Matt Waldron is a director of financial reporting policy at CFA Institute. He drafts position papers and comment letters, representing membership interests regarding financial reporting and disclosure proposals issued by the FASB, the IASB, and others.

1 thought on “Toshiba Scandal: Should Outgoing CFO Have Chaired the Audit Committee?”

  1. This issue of corporate governance among Asian companies is very important, and I am pleased to see the CFA through Matt Waldron remind investors about some of its challenges. What may seem to be compliance on the face of it can fall apart in the detail. As pointed out by the author, it is a clear red flag that an ex CFO subsequently became a member of the audit committee.
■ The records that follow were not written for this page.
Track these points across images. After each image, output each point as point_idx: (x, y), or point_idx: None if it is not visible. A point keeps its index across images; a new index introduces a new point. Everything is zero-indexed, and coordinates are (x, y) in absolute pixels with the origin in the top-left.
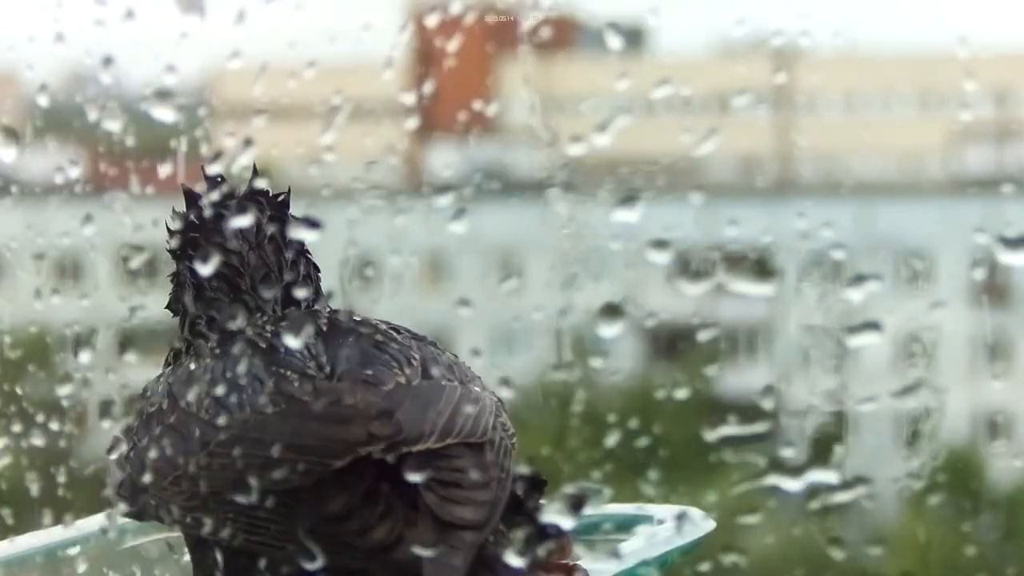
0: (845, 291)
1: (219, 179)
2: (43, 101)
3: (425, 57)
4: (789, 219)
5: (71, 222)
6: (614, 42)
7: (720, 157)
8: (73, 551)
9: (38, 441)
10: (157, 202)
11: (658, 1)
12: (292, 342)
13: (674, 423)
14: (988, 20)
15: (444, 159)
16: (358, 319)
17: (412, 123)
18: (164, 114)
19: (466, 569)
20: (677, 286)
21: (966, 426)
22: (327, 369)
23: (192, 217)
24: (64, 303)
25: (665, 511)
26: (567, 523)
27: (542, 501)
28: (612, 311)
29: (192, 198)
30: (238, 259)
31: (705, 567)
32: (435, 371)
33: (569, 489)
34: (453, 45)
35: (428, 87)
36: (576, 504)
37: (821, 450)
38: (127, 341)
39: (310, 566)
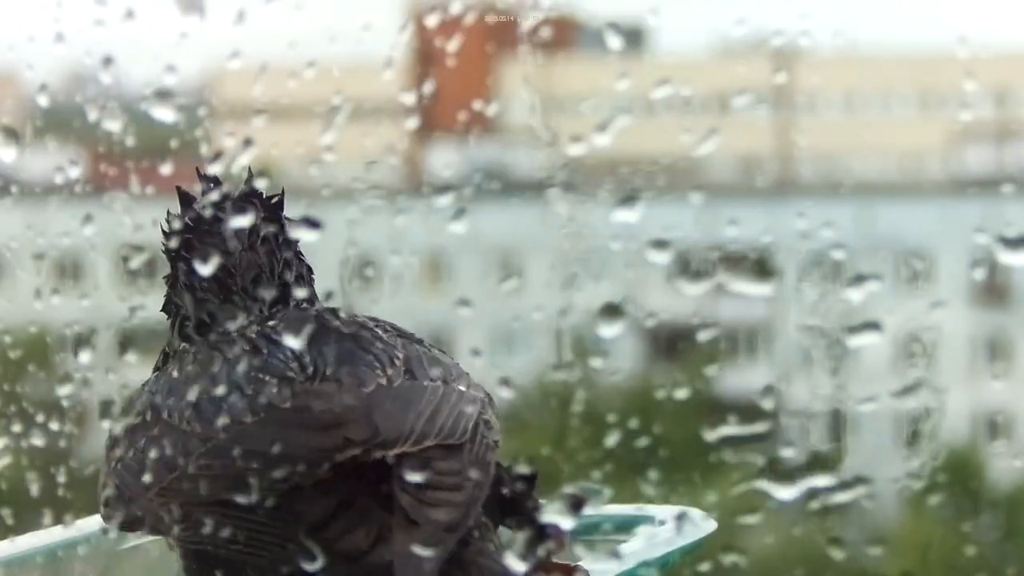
0: (845, 291)
1: (213, 181)
2: (43, 101)
3: (425, 57)
4: (789, 219)
5: (71, 222)
6: (614, 42)
7: (720, 157)
8: (73, 551)
9: (38, 441)
10: (157, 202)
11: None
12: (276, 343)
13: (674, 423)
14: (988, 20)
15: (444, 159)
16: (344, 317)
17: (412, 123)
18: (164, 114)
19: (436, 570)
20: (677, 286)
21: (966, 426)
22: (310, 370)
23: (185, 218)
24: (64, 303)
25: (665, 512)
26: (567, 523)
27: (540, 500)
28: (612, 311)
29: (186, 199)
30: (229, 260)
31: (705, 567)
32: (418, 371)
33: (569, 489)
34: (453, 45)
35: (428, 87)
36: (576, 504)
37: (821, 453)
38: (127, 341)
39: (288, 572)
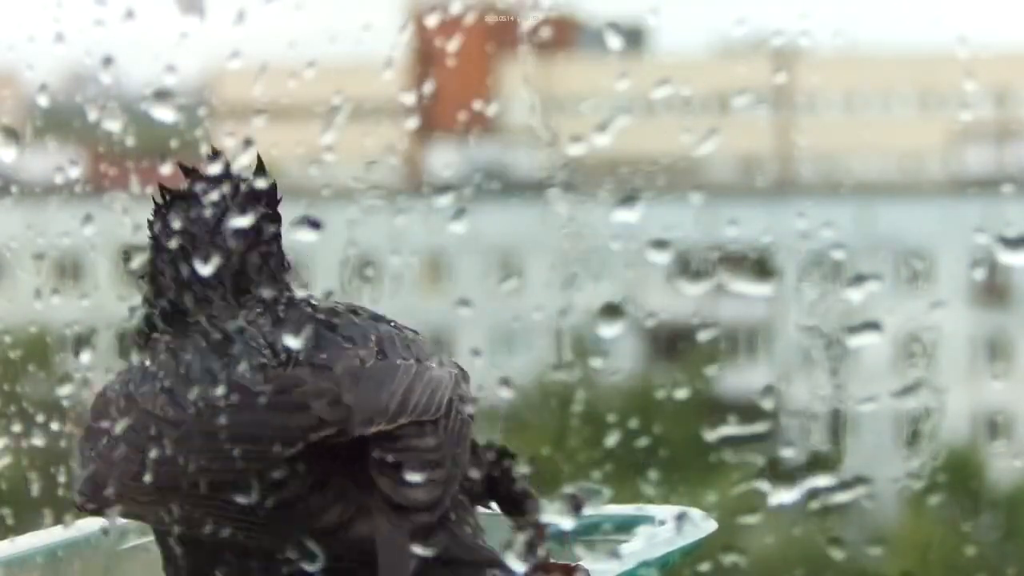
0: (845, 291)
1: (209, 177)
2: (43, 101)
3: (425, 57)
4: (789, 219)
5: (71, 222)
6: (614, 42)
7: (720, 157)
8: (73, 551)
9: (38, 441)
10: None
11: (658, 1)
12: (249, 331)
13: (674, 423)
14: (988, 20)
15: (444, 159)
16: (316, 302)
17: (412, 123)
18: (164, 114)
19: (418, 548)
20: (677, 286)
21: (966, 426)
22: (282, 355)
23: (162, 210)
24: (64, 303)
25: (665, 512)
26: (567, 523)
27: (520, 476)
28: (612, 311)
29: (166, 193)
30: (193, 247)
31: (705, 567)
32: (391, 351)
33: (569, 489)
34: (453, 45)
35: (428, 87)
36: (576, 504)
37: (821, 453)
38: (127, 341)
39: (265, 550)
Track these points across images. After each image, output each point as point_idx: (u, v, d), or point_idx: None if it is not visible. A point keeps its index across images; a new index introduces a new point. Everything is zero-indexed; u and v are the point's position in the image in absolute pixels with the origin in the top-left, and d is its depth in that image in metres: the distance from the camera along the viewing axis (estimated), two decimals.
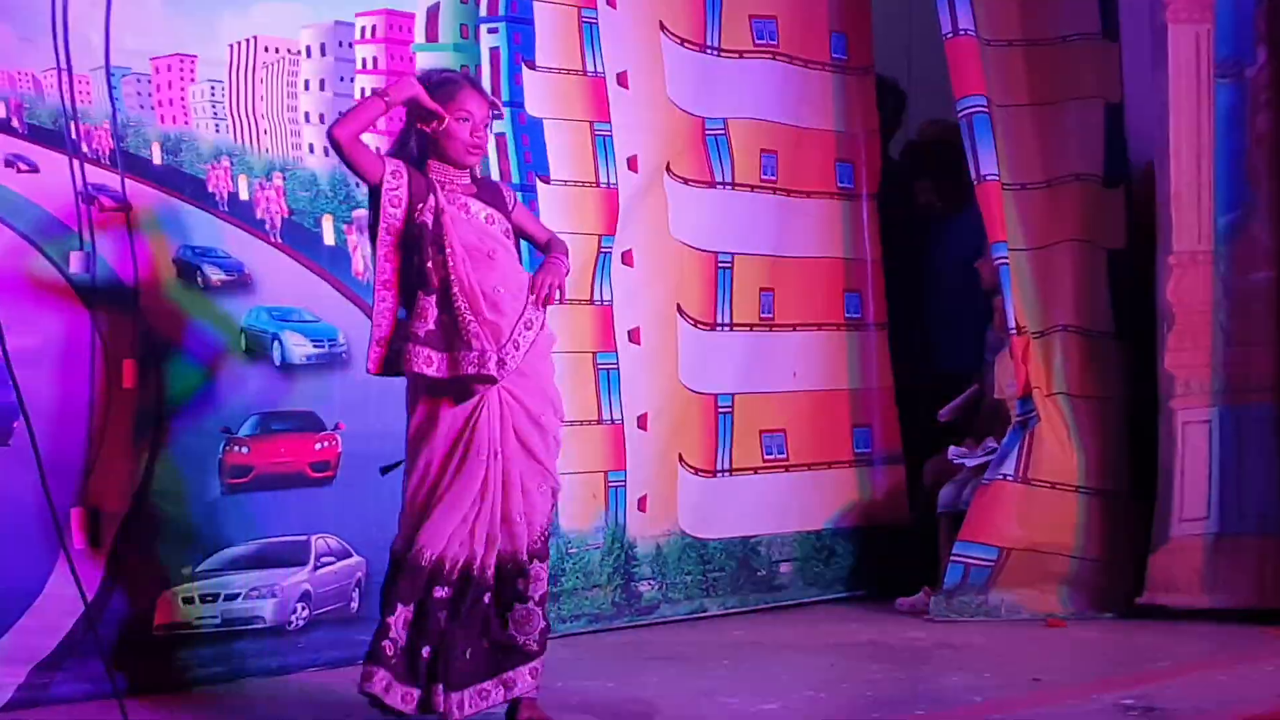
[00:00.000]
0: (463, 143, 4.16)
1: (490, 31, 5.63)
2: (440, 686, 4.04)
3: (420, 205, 4.09)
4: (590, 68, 5.86)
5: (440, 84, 4.21)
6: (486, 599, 4.12)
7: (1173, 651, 5.26)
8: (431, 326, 4.06)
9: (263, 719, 4.41)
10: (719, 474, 6.23)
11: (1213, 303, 5.89)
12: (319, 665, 5.05)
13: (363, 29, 5.35)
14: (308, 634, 5.08)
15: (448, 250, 4.07)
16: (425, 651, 4.06)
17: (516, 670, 4.15)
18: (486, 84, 5.56)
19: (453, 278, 4.06)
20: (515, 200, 4.38)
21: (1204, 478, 5.87)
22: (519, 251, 4.34)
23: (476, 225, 4.17)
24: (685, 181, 6.11)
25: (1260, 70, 5.89)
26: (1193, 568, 5.84)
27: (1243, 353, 5.88)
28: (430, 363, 4.06)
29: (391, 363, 4.14)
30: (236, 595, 4.93)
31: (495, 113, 4.31)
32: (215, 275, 4.95)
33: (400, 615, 4.08)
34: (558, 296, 4.27)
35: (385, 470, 4.45)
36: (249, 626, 4.96)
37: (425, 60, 5.44)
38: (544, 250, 4.39)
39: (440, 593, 4.07)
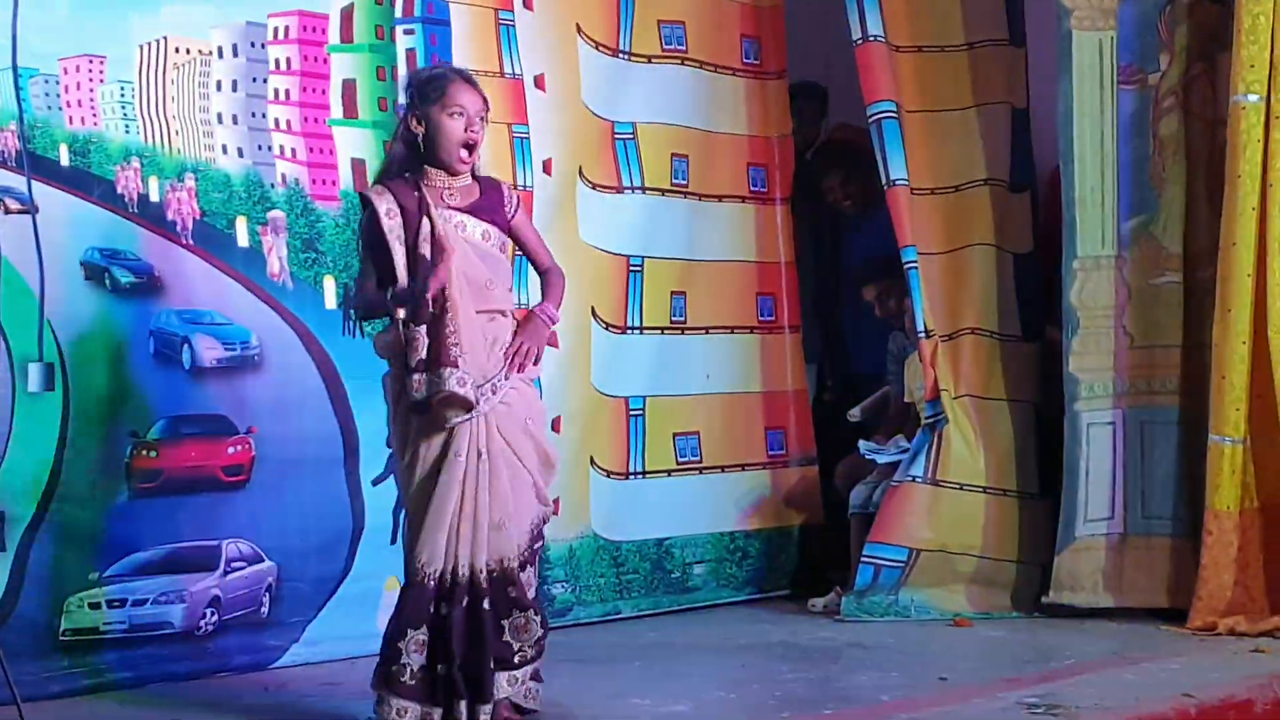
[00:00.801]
0: (456, 141, 4.08)
1: (406, 33, 5.59)
2: (464, 702, 4.05)
3: (416, 236, 4.03)
4: (508, 70, 5.84)
5: (429, 80, 4.16)
6: (486, 605, 4.09)
7: (1078, 650, 5.29)
8: (422, 355, 4.02)
9: None
10: (632, 476, 6.23)
11: (1116, 306, 5.94)
12: (229, 670, 5.00)
13: (275, 30, 5.30)
14: (217, 639, 5.03)
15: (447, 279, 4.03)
16: (440, 669, 4.05)
17: (508, 675, 4.15)
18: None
19: (448, 305, 4.01)
20: (517, 204, 4.29)
21: (1109, 479, 5.92)
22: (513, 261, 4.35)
23: (473, 245, 4.12)
24: (594, 186, 6.11)
25: (1163, 77, 5.96)
26: (1097, 567, 5.88)
27: (1146, 355, 5.93)
28: (418, 387, 4.03)
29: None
30: (145, 601, 4.87)
31: (488, 108, 4.22)
32: (124, 278, 4.89)
33: (411, 639, 4.06)
34: (532, 365, 4.23)
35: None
36: (157, 632, 4.90)
37: (340, 62, 5.41)
38: (540, 275, 4.36)
39: (446, 609, 4.05)
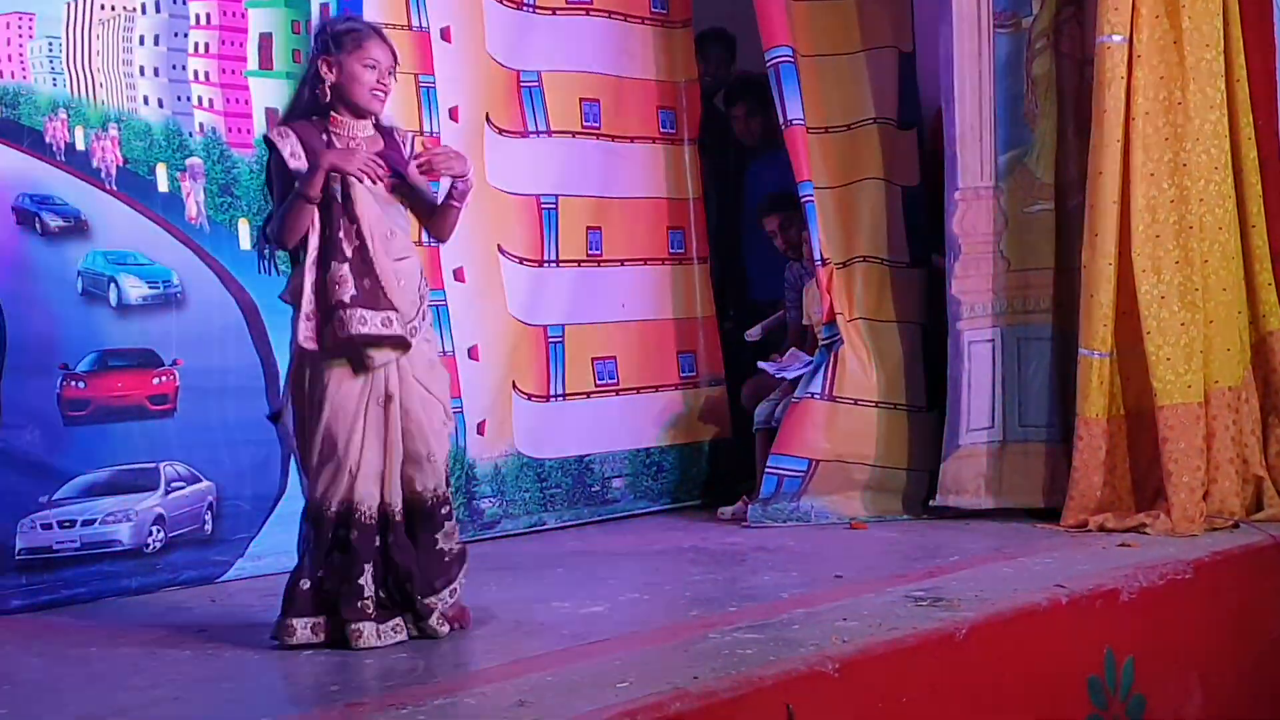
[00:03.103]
0: (367, 88, 3.92)
1: None
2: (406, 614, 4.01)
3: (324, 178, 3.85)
4: (416, 23, 5.73)
5: (345, 32, 3.96)
6: (394, 538, 4.01)
7: (961, 548, 5.30)
8: (354, 291, 3.85)
9: (124, 635, 4.29)
10: (553, 399, 6.20)
11: (994, 233, 5.93)
12: (177, 585, 4.96)
13: None
14: (165, 556, 4.98)
15: (360, 220, 3.87)
16: (382, 594, 3.99)
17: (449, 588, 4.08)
18: None
19: (368, 245, 3.87)
20: (409, 145, 4.08)
21: (988, 391, 5.91)
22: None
23: (379, 196, 3.95)
24: (500, 131, 6.01)
25: (1035, 20, 5.93)
26: (979, 472, 5.90)
27: (1021, 278, 5.92)
28: (364, 322, 3.86)
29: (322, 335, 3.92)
30: (94, 521, 4.82)
31: (397, 62, 4.04)
32: (53, 222, 4.82)
33: (367, 573, 3.98)
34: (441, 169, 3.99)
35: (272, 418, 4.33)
36: (108, 549, 4.85)
37: (257, 17, 5.31)
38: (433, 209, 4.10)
39: (344, 533, 3.96)
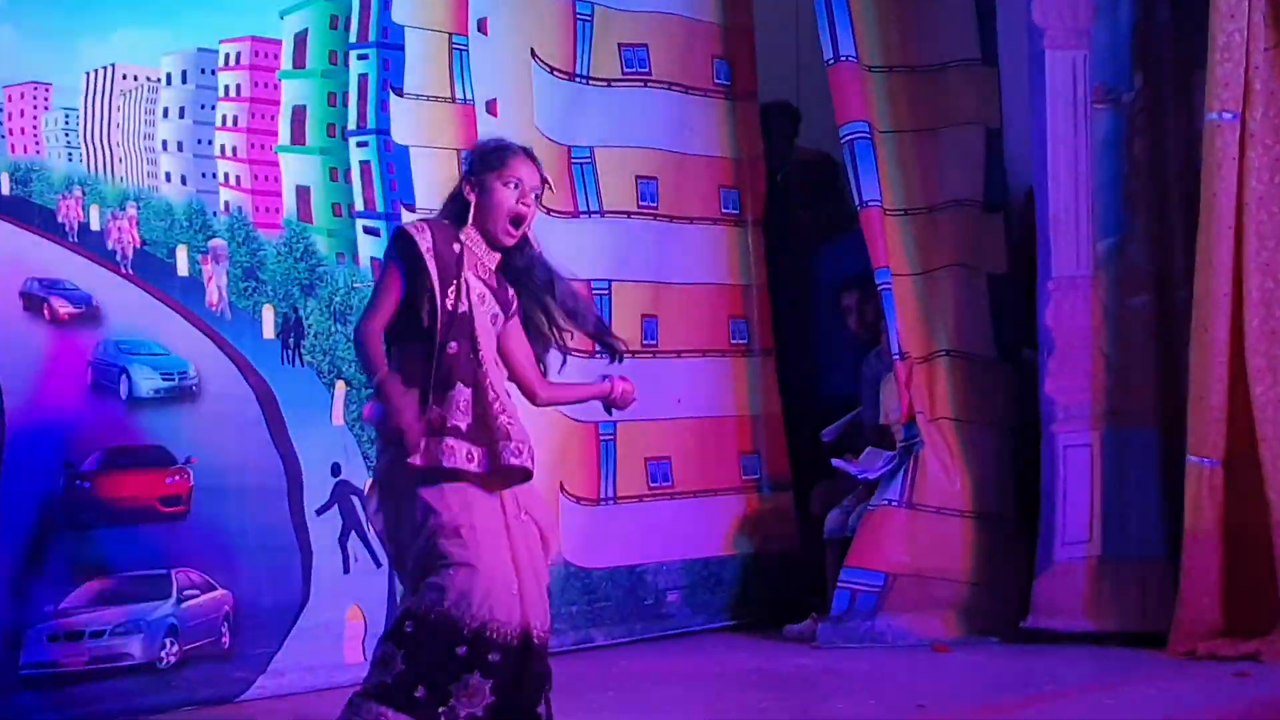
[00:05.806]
0: (505, 211, 3.96)
1: (360, 58, 5.51)
2: None
3: (450, 289, 3.90)
4: (460, 95, 5.73)
5: (494, 150, 4.06)
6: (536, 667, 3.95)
7: (1056, 675, 5.21)
8: (471, 421, 3.88)
9: None
10: (603, 502, 6.13)
11: (1093, 328, 5.87)
12: (194, 704, 4.89)
13: (226, 56, 5.22)
14: (180, 672, 4.92)
15: (480, 346, 3.93)
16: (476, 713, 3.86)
17: None
18: (353, 111, 5.48)
19: (484, 370, 3.92)
20: (515, 309, 4.12)
21: (1086, 501, 5.85)
22: None
23: (485, 326, 3.99)
24: (548, 212, 5.90)
25: (1137, 96, 5.90)
26: (1076, 591, 5.81)
27: (1122, 376, 5.87)
28: (471, 459, 3.87)
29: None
30: (102, 633, 4.77)
31: (546, 185, 4.10)
32: (63, 308, 4.82)
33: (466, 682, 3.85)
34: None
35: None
36: (119, 664, 4.79)
37: (290, 89, 5.33)
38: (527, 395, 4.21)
39: (493, 657, 3.85)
Another good reason why investor expertise in due diligence is so important, even with big corporations. For many institutions, this is an expertise gap that has yet to be filled

    In Asia, there can be an attitude of “keeping things within the corporate family”, where the regional cultural characteristic of collectivism (generally a highly successful business practice) has a side to it that may be inappropriately exploited. This also extends to matters such as related party transactions. A few years back the CFA published an excellent article called “Related-Party Transactions: Cautionary Tales for Investors in Asia” that I encourage all to read:

    http://www.cfainstitute.org/learning/products/publications/ccb/Pages/ccb.v2009.n1.1.aspx

    What may be considered to be a historically acceptable business practice in one region may clash with modern governance ethics or practices elsewhere in the world to the extent that familiarity across the board, rather than with just one region, is needed to identify potential clashes.